Last year, the United States began enforcing its own sanctions under the Syrian Accountability Act, which bans U.S. companies from doing business here. Altaqi, a general surgeon, was unable to import some German X-ray equipment because it contained American software.

"It wasn't a big deal" he says. "Sanctions would be important if the economy was in a phase of growth, but it isn't growing now."

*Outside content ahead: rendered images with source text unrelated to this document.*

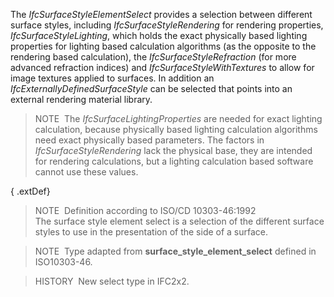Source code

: The _IfcSurfaceStyleElementSelect_ provides a selection between different surface styles, including _IfcSurfaceStyleRendering_ for rendering properties, _IfcSurfaceStyleLighting_, which holds the exact physically based lighting properties for lighting based calculation algorithms (as the opposite to the rendering based calculation), the _IfcSurfaceStyleRefraction_ (for more advanced refraction indices) and _IfcSurfaceStyleWithTextures_ to allow for image textures applied to surfaces. In addition an _IfcExternallyDefinedSurfaceStyle_ can be selected that points into an external rendering material library.

> NOTE&nbsp; The _IfcSurfaceLightingProperties_ are needed for exact lighting calculation, because physically based lighting calculation algorithms need exact physically based parameters. The factors in _IfcSurfaceStyleRendering_ lack the physical base, they are intended for rendering calculations, but a lighting calculation based software cannot use these values.

{ .extDef}
> NOTE&nbsp; Definition according to ISO/CD 10303-46:1992  
> The surface style element select is a selection of the different surface styles to use in the presentation of the side of a surface.

> NOTE&nbsp; Type adapted from **surface_style_element_select** defined in ISO10303-46.

> HISTORY&nbsp; New select type in IFC2x2.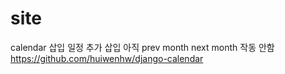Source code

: # site
calendar 삽입
일정 추가 삽입
아직 prev month next month 작동 안함
https://github.com/huiwenhw/django-calendar
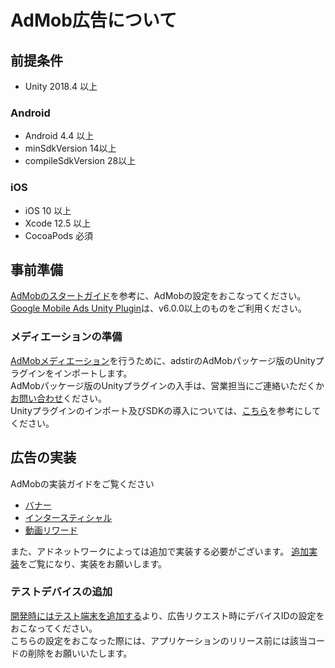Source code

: # AdMob広告について

## 前提条件
* Unity 2018.4 以上

### Android
* Android 4.4 以上
* minSdkVersion 14以上
* compileSdkVersion 28以上

### iOS

* iOS 10 以上
* Xcode 12.5 以上
* CocoaPods 必須


## 事前準備

[AdMobのスタートガイド](https://developers.google.com/admob/unity/start?hl=ja)を参考に、AdMobの設定をおこなってください。  
[Google Mobile Ads Unity Plugin](https://github.com/googleads/googleads-mobile-unity/releases)は、v6.0.0以上のものをご利用ください。

### メディエーションの準備

[AdMobメディエーション](https://developers.google.com/admob/unity/mediate?hl=ja)を行うために、adstirのAdMobパッケージ版のUnityプラグインをインポートします。  
AdMobパッケージ版のUnityプラグインの入手は、営業担当にご連絡いただくか[お問い合わせ](https://ja.ad-stir.com/contact)ください。  
Unityプラグインのインポート及びSDKの導入については、[こちら](../adstir/init.md)を参考にしてください。

## 広告の実装

AdMobの実装ガイドをご覧ください

* [バナー](https://developers.google.com/admob/unity/banner?hl=ja)
* [インタースティシャル](https://developers.google.com/admob/unity/interstitial?hl=ja)
* [動画リワード](https://developers.google.com/admob/unity/rewarded-ads?hl=ja)

また、アドネットワークによっては追加で実装する必要がございます。 [追加実装](network#追加実装)をご覧になり、実装をお願いします。

### テストデバイスの追加
[開発時にはテスト端末を追加する](https://developers.google.com/admob/unity/test-ads?hl=ja#add_your_test_device)より、広告リクエスト時にデバイスIDの設定をおこなってください。  
こちらの設定をおこなった際には、アプリケーションのリリース前には該当コードの削除をお願いいたします。
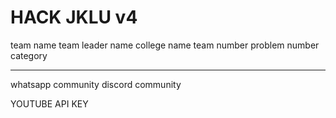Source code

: # HACK JKLU v4

team name
team leader name
college name
team number
problem number
category

----------


whatsapp community
discord community


YOUTUBE API KEY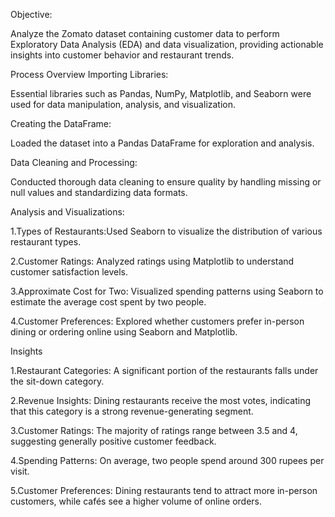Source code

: Objective:

Analyze the Zomato dataset containing customer data to perform Exploratory Data Analysis (EDA) and data visualization, providing actionable insights into customer behavior and restaurant trends.

Process Overview
Importing Libraries:

Essential libraries such as Pandas, NumPy, Matplotlib, and Seaborn were used for data manipulation, analysis, and visualization.


Creating the DataFrame: 

Loaded the dataset into a Pandas DataFrame for exploration and analysis.


Data Cleaning and Processing: 

Conducted thorough data cleaning to ensure quality by handling missing or null values and standardizing data formats.


Analysis and Visualizations:

1.Types of Restaurants:Used Seaborn to visualize the distribution of various restaurant types.

2.Customer Ratings: Analyzed ratings using Matplotlib to understand customer satisfaction levels.

3.Approximate Cost for Two: Visualized spending patterns using Seaborn to estimate the average cost spent by two people.

4.Customer Preferences: Explored whether customers prefer in-person dining or ordering online using Seaborn and Matplotlib.


Insights

1.Restaurant Categories: A significant portion of the restaurants falls under the sit-down category.

2.Revenue Insights: Dining restaurants receive the most votes, indicating that this category is a strong revenue-generating segment.

3.Customer Ratings: The majority of ratings range between 3.5 and 4, suggesting generally positive customer feedback.

4.Spending Patterns: On average, two people spend around 300 rupees per visit.

5.Customer Preferences: Dining restaurants tend to attract more in-person customers, while cafés see a higher volume of online orders.
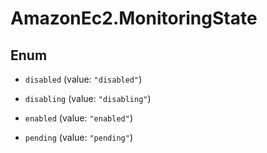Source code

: # AmazonEc2.MonitoringState

## Enum


* `disabled` (value: `"disabled"`)

* `disabling` (value: `"disabling"`)

* `enabled` (value: `"enabled"`)

* `pending` (value: `"pending"`)


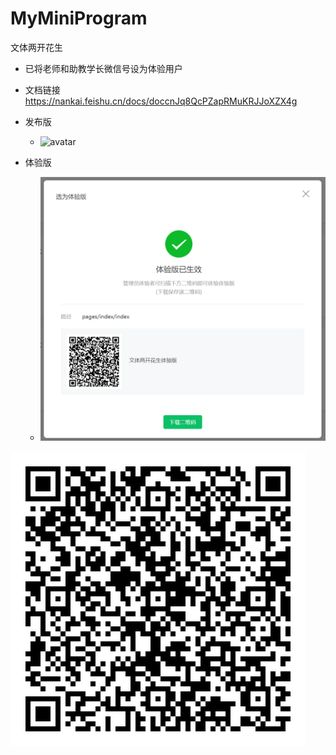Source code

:# MyMiniProgram

文体两开花生 

- 已将老师和助教学长微信号设为体验用户

- 文档链接 https://nankai.feishu.cn/docs/doccnJq8QcPZapRMuKRJJoXZX4g

- 发布版
  - ![avatar](./qrcode.png)

- 体验版
  - ![avatar](./体验版.png)

![avatar](./体验版.jpg)
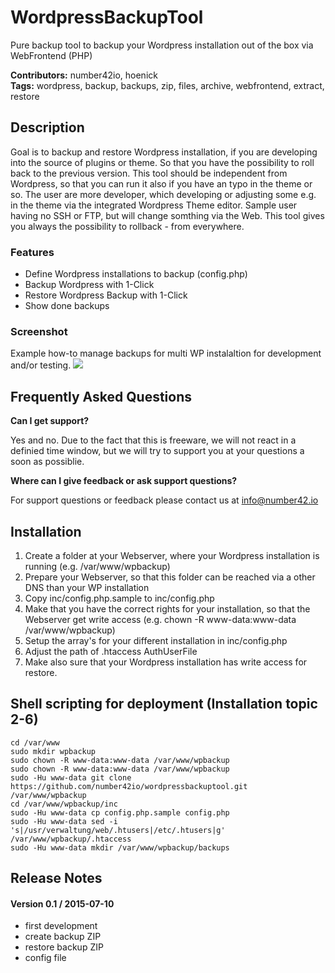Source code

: # WordpressBackupTool #

Pure backup tool to backup your Wordpress installation out of the box via WebFrontend (PHP)

**Contributors:** number42io, hoenick  
**Tags:** wordpress, backup, backups, zip, files, archive, webfrontend, extract, restore

## Description ##
Goal is to backup and restore Wordpress installation, if you are developing into the source of plugins or theme. So that you have the possibility to roll back to the previous version. This tool should be independent from Wordpress, so that you can run it also if you have an typo in the theme or so. The user are more developer, which developing or adjusting some e.g. in the theme via the integrated Wordpress Theme editor. Sample user having no SSH or FTP, but will change somthing via the Web. This tool gives you always the possibility to rollback - from everywhere.

### Features ###

* Define Wordpress installations to backup (config.php)
* Backup Wordpress with 1-Click
* Restore Wordpress Backup with 1-Click
* Show done backups

### Screenshot ###
Example how-to manage backups for multi WP instalaltion for development and/or testing.
![](https://raw.githubusercontent.com/number42io/wordpressbackuptool/master/img/screenshot1.png)

## Frequently Asked Questions ##

**Can I get support?**

Yes and no. Due to the fact that this is freeware, we will not react in a definied time window, but we will try to support you at your questions a soon as possiblie.

**Where can I give feedback or ask support questions?**

For support questions or feedback please contact us at info@number42.io

## Installation ##

1. Create a folder at your Webserver, where your Wordpress installation is running (e.g. /var/www/wpbackup)
2. Prepare your Webserver, so that this folder can be reached via a other DNS than your WP installation
3. Copy inc/config.php.sample to inc/config.php
4. Make that you have the correct rights for your installation, so that the Webserver get write access (e.g. chown -R www-data:www-data /var/www/wpbackup)
5. Setup the array's for your different installation in inc/config.php
6. Adjust the path of .htaccess AuthUserFile
7. Make also sure that your Wordpress installation has write access for restore.

## Shell scripting for deployment (Installation topic 2-6)

    cd /var/www
    sudo mkdir wpbackup
    sudo chown -R www-data:www-data /var/www/wpbackup
    sudo chown -R www-data:www-data /var/www/wpbackup
    sudo -Hu www-data git clone https://github.com/number42io/wordpressbackuptool.git /var/www/wpbackup
    cd /var/www/wpbackup/inc
    sudo -Hu www-data cp config.php.sample config.php
    sudo -Hu www-data sed -i 's|/usr/verwaltung/web/.htusers|/etc/.htusers|g' /var/www/wpbackup/.htaccess
    sudo -Hu www-data mkdir /var/www/wpbackup/backups

## Release Notes ##

#### Version 0.1 / 2015-07-10

* first development
* create backup ZIP
* restore backup ZIP
* config file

Syria's economy has long been in bad shape, largely because of outmoded Soviet-era policies. The already high unemployment rate will be exacerbated by the thousands of Syrians laborers who worked in Lebanon but returned home after at least 30 were killed in anti-Syrian violence.

Corruption and cronyism reach to the highest levels of government - contracts for mobile phones, duty-free stores and other lucrative ventures have gone to some of Assad's closest relatives.

But Syria is not without prospects. It has natural gas and some oil. With its Mediterranean coastline and myriad religious and archaeological sites, analysts say it also has great tourism potential - Saudi Prince Alwaleed bin Talal, the world's fifth-richest man, was in Damascus last week for a tourism forum aimed at drumming up international investment.

"There is a lot of money to be made in this country," Allaf says.

Syrians are eagerly looking to June, when the ruling Baath Party meets in its first congress since Assad became president.

He may announce plans for municipal elections, Allaf says, as well some "cosmetic changes" designed to create the impression the party is less all-controlling than it really is.

"The regime realizes it needs to do some reforms," Allaf says, "but any change in the Syrian regime has one objective - to remain in power."